Will’s backcountry kitchen will consist of a Jet Boil Mini Mo (you cook/eat/drink right out of the pot), a spoon, and toothbrush to wash out the pot. For water treatment, he is using Aquamira drops to treat water from streams. For now he is going to go with #nofilter, but if it becomes necessary he can pick one up along the way. He’ll bring 4 liters of water storage, but will not carry that much at once. He’ll also store his food in a  Zpacks cuben fiber food bag.

6. Electronicsbecause you’ve got to keep in touch with those of us in the 21st century.
Perfect for keeping in touch, taking photos, and staying sane while detached from civilization. Will is bringing his iPhone 6, an Anker battery-powered phone charger which can charge his phone up to 6 times, headphones and an iPod Nano to listen to music, and a StickPic for selfies with woodland creatures.

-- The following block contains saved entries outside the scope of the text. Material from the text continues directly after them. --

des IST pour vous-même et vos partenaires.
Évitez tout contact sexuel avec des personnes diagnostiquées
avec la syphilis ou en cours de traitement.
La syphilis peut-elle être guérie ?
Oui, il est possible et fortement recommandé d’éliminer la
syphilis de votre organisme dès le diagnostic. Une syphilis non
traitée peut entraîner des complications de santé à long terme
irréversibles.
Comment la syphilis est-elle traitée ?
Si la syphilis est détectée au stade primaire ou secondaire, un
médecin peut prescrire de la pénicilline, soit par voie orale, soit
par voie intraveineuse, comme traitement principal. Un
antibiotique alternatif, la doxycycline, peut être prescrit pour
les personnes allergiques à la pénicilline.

7. First Aid/toiletries- because you need to stay so fresh and so clean.
Will is bringing a toothbrush, toothpaste, bandaids, nail clippers, Neosporin, sports tape for blisters, Body Glide, homemade salve (really, he made it!), multivitamins, and ibuprofen for sore joints and muscles. He is NOT bringing deodorant. ::cringe:: (“Deal with it.” – Will)

8. Repair kit because everything that can go wrong, will.
When your only worldly possession is your gear, you’ve got to protect it. Will is bringing patches for his sleeping pad in case it gets a hole, cuben fiber tape to repair the tent, duct tape, a mini Bic lighter, small multi-tool, and spare batteries for his headlamp.